Makah oral history told of a “great slide” which buried a portion of
Ozette long ago. Archaeologists collaboration with the Tribe proved this
oral history correct. Radiocarbon dates demonstrated that a slide some
500 ± 50 years BP (before present) buried six longhouses and their
respective contents, locking the pre-contact wooden and wood-based
artifacts in a shroud of mud. The 11-year excavation produced over
55,000 artifacts, which the Tribe kept on the reservation. Consequently,
the MCRC came about from the Tribe’s desire to curate and interpret
this unique collection.
The hike to Cape Flattery was about one half mile; much of the hike was on boardwalks because of the marshy ground. The beginning of the trail was downhill which is never a good thing - what goes down must come up! It really wasn't too bad and well worth it - if you're in this area you have to come here just to be able to say you've been to the northwestern most point of the U.S.
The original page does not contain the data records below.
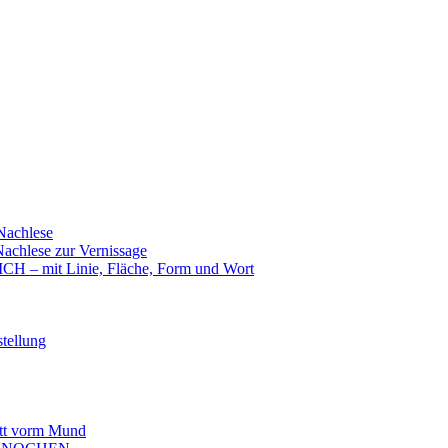
achlese
hlese zur Vernissage
mit Linie, Fläche, Form und Wort
tellung
t vorm Mund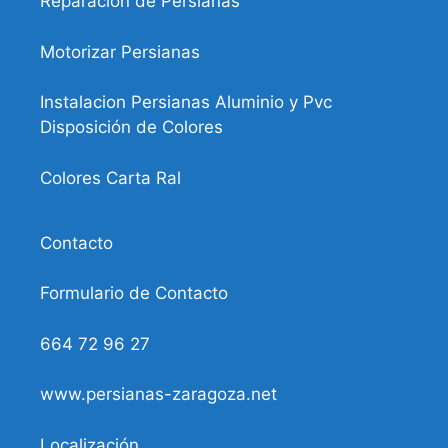
Reparacion de Persianas
Motorizar Persianas
Instalacion Persianas Aluminio y Pvc
Disposición de Colores
Colores Carta Ral
Contacto
Formulario de Contacto
664 72 96 27
www.persianas-zaragoza.net
Localización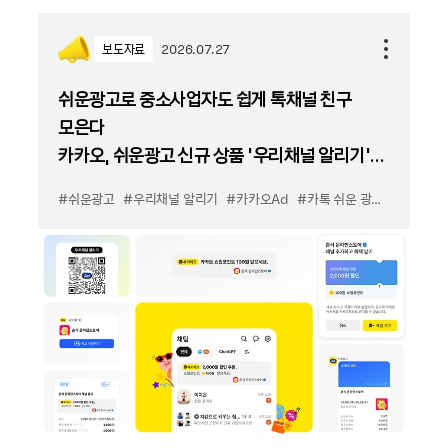
보도자료
2026.07.27
쉬운광고로 중소사업자도 쉽게 톡채널 친구
모은다
카카오, 쉬운광고 신규 상품 '우리채널 알리기'
출시
#쉬운광고
#우리채널 알리기
#카카오Ad
#카톡 쉬운 광고
#카톡 우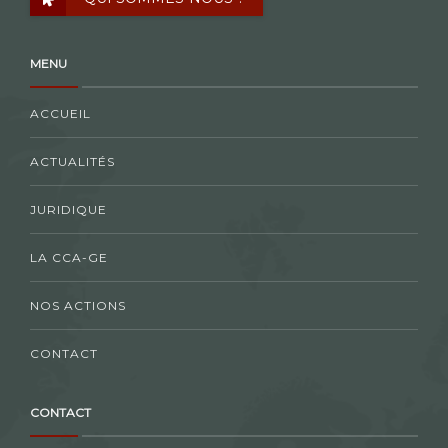
MENU
ACCUEIL
ACTUALITÉS
JURIDIQUE
LA CCA-GE
NOS ACTIONS
CONTACT
CONTACT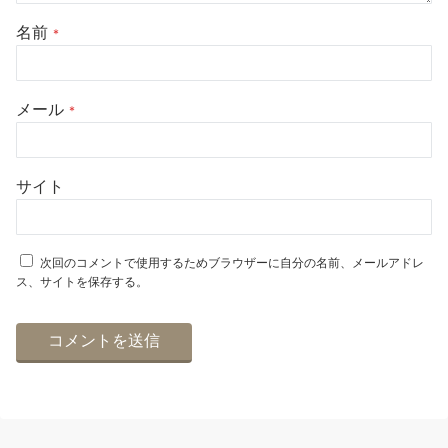
名前
*
メール
*
サイト
次回のコメントで使用するためブラウザーに自分の名前、メールアドレ
ス、サイトを保存する。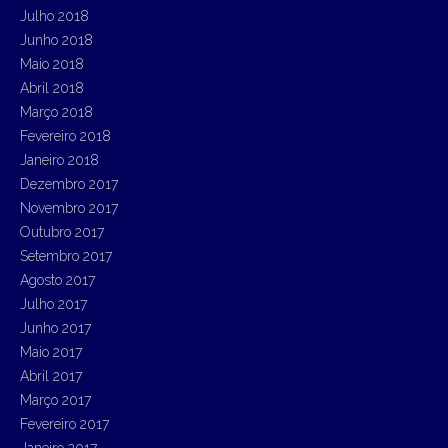
Julho 2018
Junho 2018
Maio 2018
Abril 2018
Março 2018
Fevereiro 2018
Janeiro 2018
Dezembro 2017
Novembro 2017
Outubro 2017
Setembro 2017
Agosto 2017
Julho 2017
Junho 2017
Maio 2017
Abril 2017
Março 2017
Fevereiro 2017
Janeiro 2017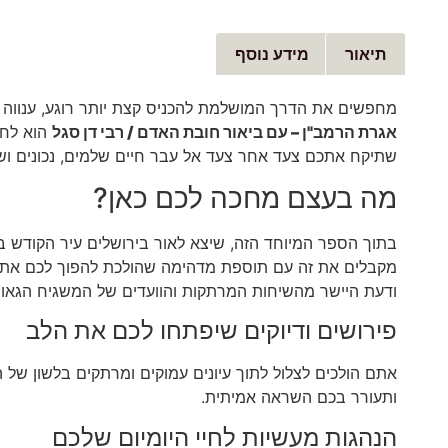
תיאור
מידע נוסף
מחפשים את הדרך המושלמת להכניס קצת יותר רוגע, ענווה 
אגרת הרמב"ן – עם ביאור חובת האדם / רבי דן סגל
הוא לחל
שתיקח אתכם צעד אחר צעד אל עבר חיים שלמים, נכונים ושלו
מה בעצם מחכה לכם כאן?
בתוך הספר המיוחד הזה, שיצא לאור בירושלים עיר הקודש
מקבלים את זה עם תוספת מדהימה שהולכת להפוך לכם את ח
ודעת היישר מהשיחות המרתקות והוועדים של המשגיח הגאון 
פירושים ודיוקים שיפתחו לכם את הלב
אתם הולכים לצלול לתוך עיונים עמוקים ומרתקים בלשון של 
ותעורר בכם השראה אמיתית.
הנהגות מעשיות לחיי היומיום שלכם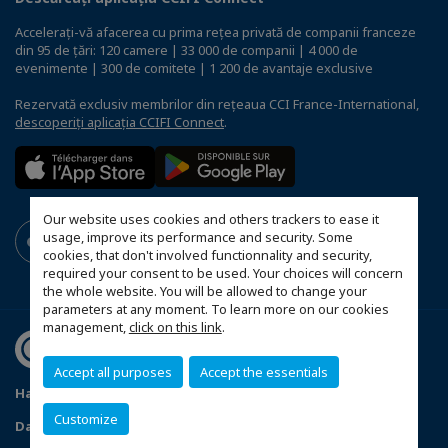
Accelerați-vă afacerea cu prima rețea privată de companii franceze
din 95 de țări: 120 camere | 33 000 de companii | 4 000 de
evenimente | 300 de comitete | 1 200 de avantaje exclusive
Rezervată exclusiv membrilor din rețeaua CCI France-International,
descoperiți aplicația CCIFI Connect
.
Our website uses cookies and others trackers to ease it
usage, improve its performance and security. Some
cookies, that don't involved functionnality and security,
required your consent to be used. Your choices will concern
the whole website. You will be allowed to change your
parameters at any moment. To learn more on our cookies
management,
click on this link
.
Accept all purposes
Accept the essentials
Harta site-ului
Statut CCIFER
Mentiuni legale
Customize
Date cu caracter personal
FAQ spațiul membrilor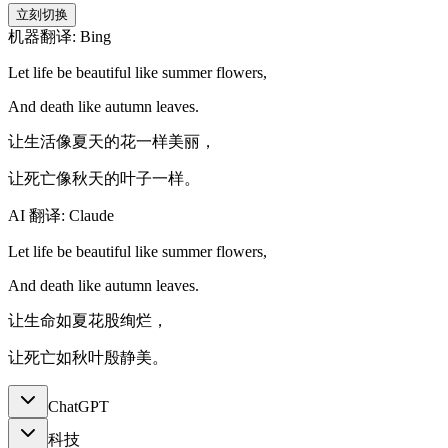
立刻切换
机器翻译: Bing
Let life be beautiful like summer flowers,
And death like autumn leaves.
让生活像夏天的花一样美丽，
让死亡像秋天的叶子一样。
AI 翻译: Claude
Let life be beautiful like summer flowers,
And death like autumn leaves.
让生命如夏花股绚烂，
让死亡如秋叶殷静美。
ChatGPT
科技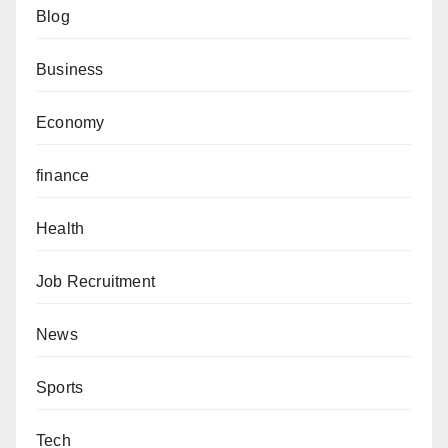
Blog
Business
Economy
finance
Health
Job Recruitment
News
Sports
Tech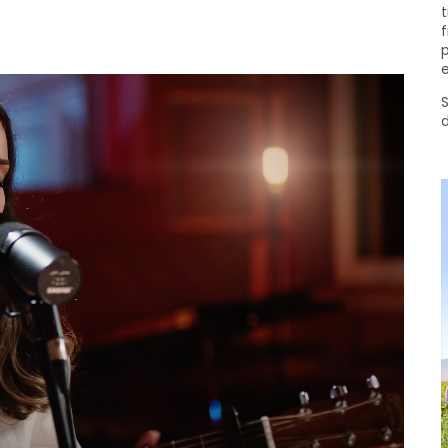
t
f
p
e
S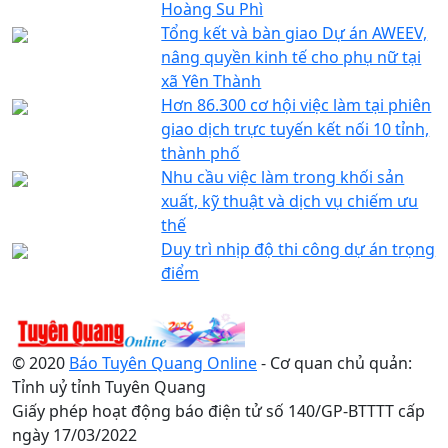
Hoàng Su Phì
Tổng kết và bàn giao Dự án AWEEV,
nâng quyền kinh tế cho phụ nữ tại
xã Yên Thành
Hơn 86.300 cơ hội việc làm tại phiên
giao dịch trực tuyến kết nối 10 tỉnh,
thành phố
Nhu cầu việc làm trong khối sản
xuất, kỹ thuật và dịch vụ chiếm ưu
thế
Duy trì nhịp độ thi công dự án trọng
điểm
© 2020
Báo Tuyên Quang Online
- Cơ quan chủ quản:
Tỉnh uỷ tỉnh Tuyên Quang
Giấy phép hoạt động báo điện tử số 140/GP-BTTTT cấp
ngày 17/03/2022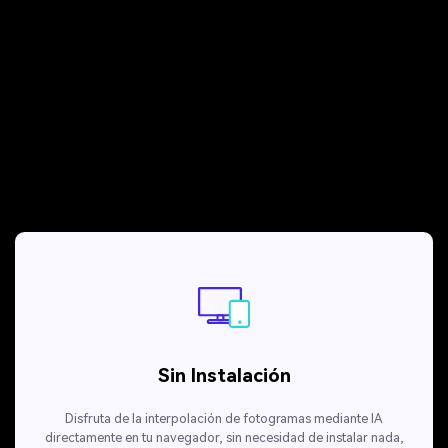
acelerado. La mayor tasa de fotogramas hace que las acciones
parezcan realistas, sumergiendo al espectador en el corazón de la
acción.
Beneficios Clave de Usar Media.io
Aumentador de Fotogramas de
Video
Sin Instalación
Disfruta de la interpolación de fotogramas mediante IA
directamente en tu navegador, sin necesidad de instalar nada,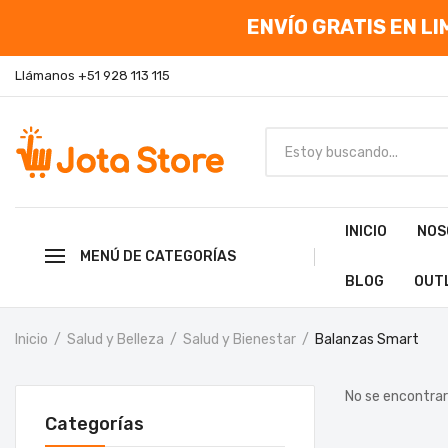
ENVÍO GRATIS EN LIM
Llámanos +51 928 113 115
INICIO
NOS
MENÚ DE CATEGORÍAS
BLOG
OUT
Inicio
Salud y Belleza
Salud y Bienestar
Balanzas Smart
No se encontrar
Categorías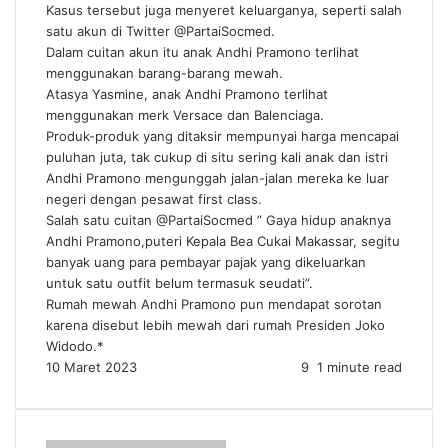
Kasus tersebut juga menyeret keluarganya, seperti salah
satu akun di Twitter @PartaiSocmed.
Dalam cuitan akun itu anak Andhi Pramono terlihat
menggunakan barang-barang mewah.
Atasya Yasmine, anak Andhi Pramono terlihat
menggunakan merk Versace dan Balenciaga.
Produk-produk yang ditaksir mempunyai harga mencapai
puluhan juta, tak cukup di situ sering kali anak dan istri
Andhi Pramono mengunggah jalan-jalan mereka ke luar
negeri dengan pesawat first class.
Salah satu cuitan @PartaiSocmed ” Gaya hidup anaknya
Andhi Pramono,puteri Kepala Bea Cukai Makassar, segitu
banyak uang para pembayar pajak yang dikeluarkan
untuk satu outfit belum termasuk seudati”.
Rumah mewah Andhi Pramono pun mendapat sorotan
karena disebut lebih mewah dari rumah Presiden Joko
Widodo.*
10 Maret 2023
9
1 minute read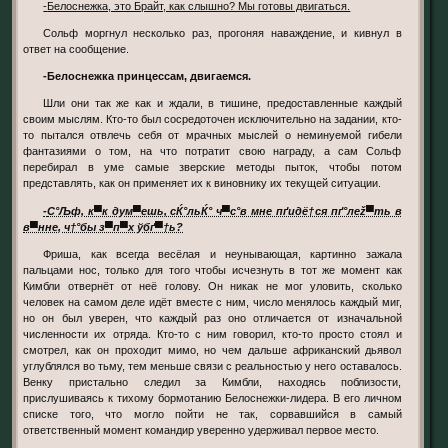
-Белоснежка, это Брайт, как слышно? Мы готовы двигаться.
Сольф моргнул несколько раз, прогоняя наваждение, и кивнул в
ответ на сообщение.
-Белоснежка принцессам, двигаемся.
Шли они так же как и ждали, в тишине, предоставленные каждый
своим мыслям. Кто-то был сосредоточен исключительно на задании, кто-
то пытался отвлечь себя от мрачных мыслей о неминуемой гибели
фантазиями о том, на что потратит свою награду, а сам Сольф
перебирал в уме самые зверские методы пыток, чтобы потом
представлять, как он применяет их к виновнику их текущей ситуации.
-С°Љф, к▀к дум▀ешь, сЌ°льЌ° ч▀с°в мне пґидё†ся пґ°леž▀ть в
в▀нне, ч†°бы з▀п▀х ўбґ▀†ь?
Фриша, как всегда весёлая и неунывающая, картинно зажала
пальцами нос, только для того чтобы исчезнуть в тот же момент как
Кимбли отвернёт от неё голову. Он никак не мог уловить, сколько
человек на самом деле идёт вместе с ним, число менялось каждый миг,
но он был уверен, что каждый раз оно отличается от изначальной
численности их отряда. Кто-то с ним говорил, кто-то просто стоял и
смотрел, как он проходит мимо, но чем дальше африканский дьявол
углублялся во тьму, тем меньше связи с реальностью у него оставалось.
Венку пристально следил за Кимбли, находясь поблизости,
прислушиваясь к тихому бормотанию Белоснежки-лидера. В его личном
списке того, что могло пойти не так, сорвавшийся в самый
ответственный момент командир уверенно удерживал первое место.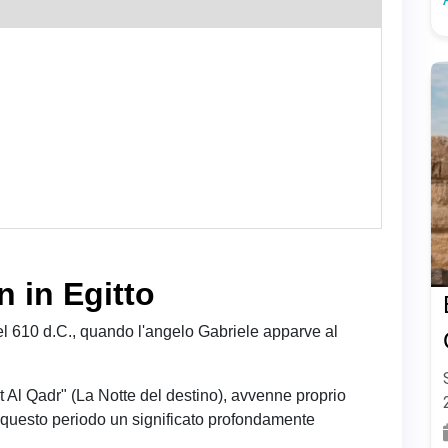
 in Egitto
l 610 d.C., quando l'angelo Gabriele apparve al
 Al Qadr" (La Notte del destino), avvenne proprio
questo periodo un significato profondamente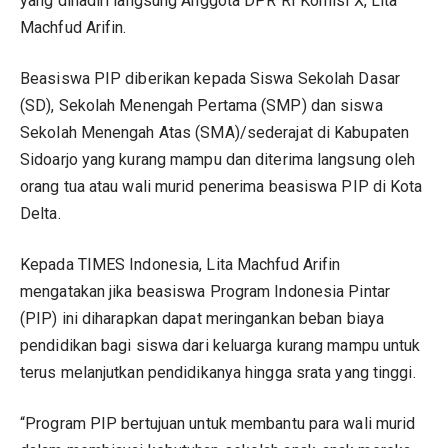
yang dihadiri langsung Anggota DPR RI Komisi X, Lita
Machfud Arifin.
Beasiswa PIP diberikan kepada Siswa Sekolah Dasar
(SD), Sekolah Menengah Pertama (SMP) dan siswa
Sekolah Menengah Atas (SMA)/sederajat di Kabupaten
Sidoarjo yang kurang mampu dan diterima langsung oleh
orang tua atau wali murid penerima beasiswa PIP di Kota
Delta.
Kepada TIMES Indonesia, Lita Machfud Arifin
mengatakan jika beasiswa Program Indonesia Pintar
(PIP) ini diharapkan dapat meringankan beban biaya
pendidikan bagi siswa dari keluarga kurang mampu untuk
terus melanjutkan pendidikanya hingga srata yang tinggi.
“Program PIP bertujuan untuk membantu para wali murid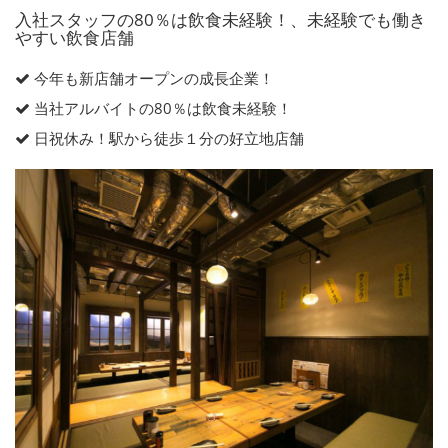
入社スタッフの80％は飲食未経験！、未経験でも働き
やすい飲食店舗
今年も新店舗オープンの成長企業！
当社アルバイトの80％は飲食未経験！
日祝休み！駅から徒歩１分の好立地店舗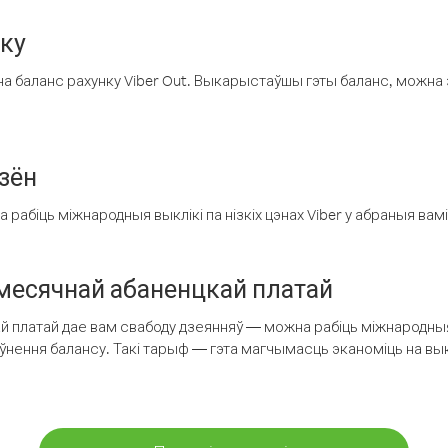
нку
а баланс рахунку Viber Out. Выкарыстаўшы гэты баланс, можна 
зён
рабіць міжнародныя выклікі па нізкіх цэнах Viber у абраныя вамі
есячнай абаненцкай платай
 платай дае вам свабоду дзеянняў — можна рабіць міжнародныя 
аўнення балансу. Такі тарыф — гэта магчымасць эканоміць на выкл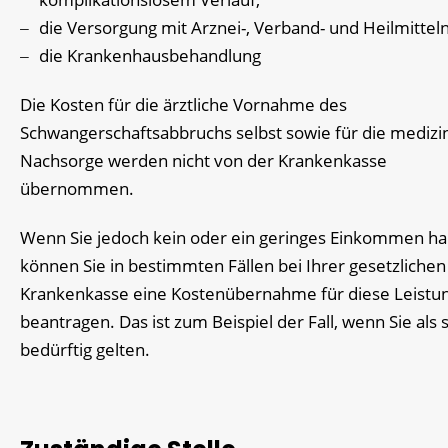
die Versorgung mit Arznei-, Verband- und Heilmittel
die Krankenhausbehandlung
Die Kosten für die ärztliche Vornahme des
Schwangerschaftsabbruchs selbst sowie für die medizi
Nachsorge werden nicht von der Krankenkasse
übernommen.
Wenn Sie jedoch kein oder ein geringes Einkommen ha
können Sie in bestimmten Fällen bei Ihrer gesetzlichen
Krankenkasse eine Kostenübernahme für diese Leistu
beantragen. Das ist zum Beispiel der Fall, wenn Sie als s
bedürftig gelten.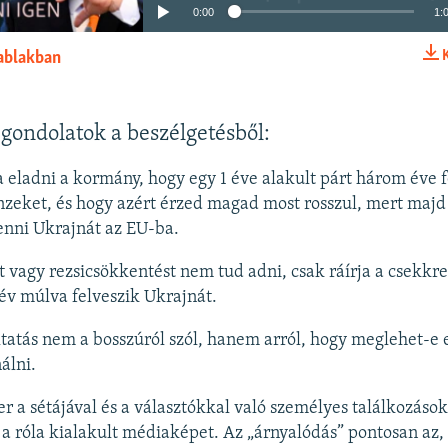
0:00
1:
 ablakban
BEÁGYAZÁS
gondolatok a beszélgetésből:
a eladni a kormány, hogy egy 1 éve alakult párt három éve f
nzeket, és hogy azért érzed magad most rosszul, mert majd
venni Ukrajnát az EU-ba.
 vagy rezsicsökkentést nem tud adni, csak ráírja a csekkre
 év múlva felveszik Ukrajnát.
tatás nem a bosszúról szól, hanem arról, hogy meglehet-e 
álni.
r a sétájával és a választókkal való személyes találkozáso
 a róla kialakult médiaképet. Az „árnyalódás” pontosan az,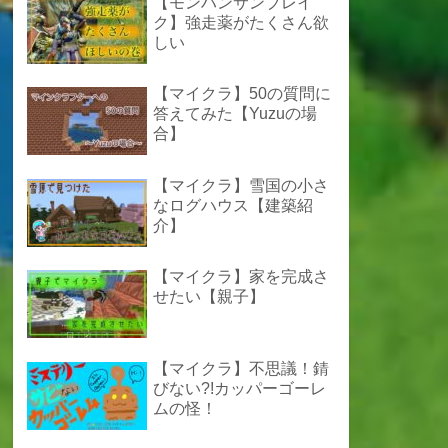
【モンハンサンブレイ
ク】強走薬がたくさん欲
しい
【マイクラ】50の質問に
答えてみた【Yuzuの場
合】
【マイクラ】雪国の小さ
なログハウス【建築紹
介】
【マイクラ】家を完成さ
せたい【親子】
【マイクラ】不思議！錆
びない?!カッパーゴーレ
ムの怪！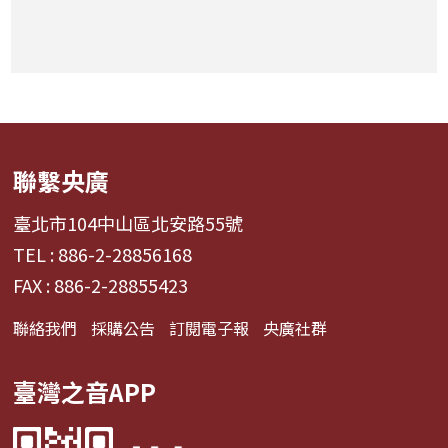
聯繫央廣
臺北市104中山區北安路55號
TEL : 886-2-28856168
FAX : 886-2-28855423
聯絡我們
採購公告
訂閱電子報
央廣社群
臺灣之音APP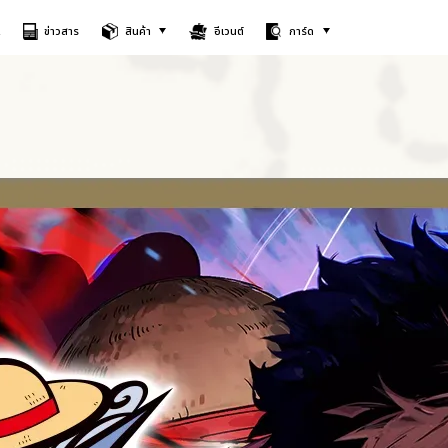
A
ข่าวสาร
สินค้า
อีเวนต์
การ์ด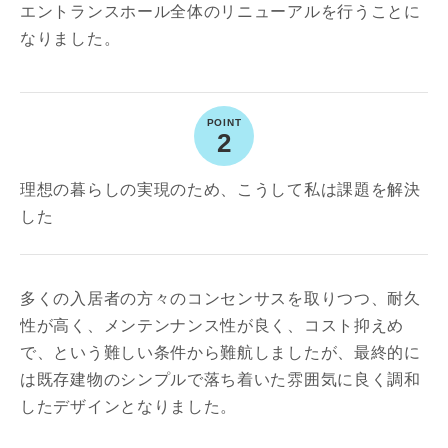
エントランスホール全体のリニューアルを行うことに
なりました。
2
理想の暮らしの実現のため、こうして私は課題を解決
した
多くの入居者の方々のコンセンサスを取りつつ、耐久
性が高く、メンテンナンス性が良く、コスト抑えめ
で、という難しい条件から難航しましたが、最終的に
お名前
は既存建物のシンプルで落ち着いた雰囲気に良く調和
したデザインとなりました。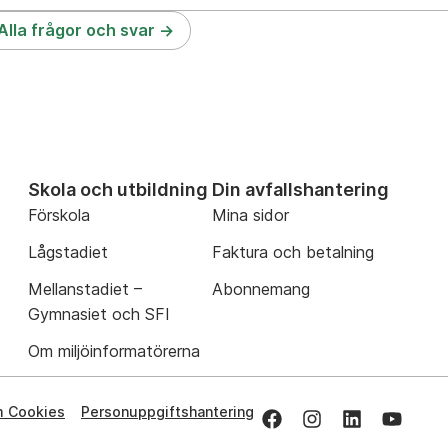
Alla frågor och svar
Skola och utbildning
Din avfallshantering
Förskola
Mina sidor
Lågstadiet
Faktura och betalning
Mellanstadiet –
Abonnemang
Gymnasiet och SFI
Om miljöinformatörerna
 Cookies
Personuppgiftshantering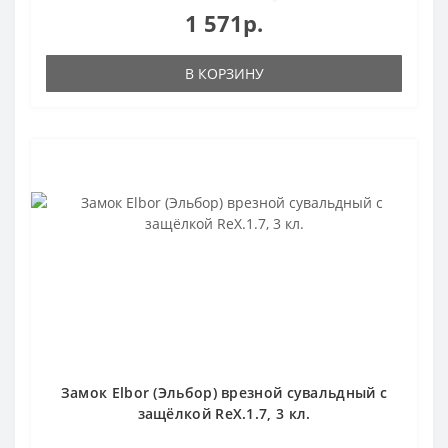
1 571р.
В КОРЗИНУ
Замок Elbor (Эльбор) врезной сувальдный с
защёлкой RеХ.1.7, 3 кл.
The northwestern most point of the United States!! |
The view of Tatoosh Island from Cape Flattery |
One night on our way to dinner with Joe and Linda they showed us a waterfall right off the road that we would never have noticed - Beaver Falls. We drove back a few days later for some pictures.
Beaver Falls, one of many waterfalls in the Olympic Peninsula |
This tree isn't pregnant just "burl"y (sorry, I couldn't resist) |
Here's an example of a type of burl use |
That's it for this post, we are off work until next Saturday (5/30) so it's time to do some more exploring - life is good!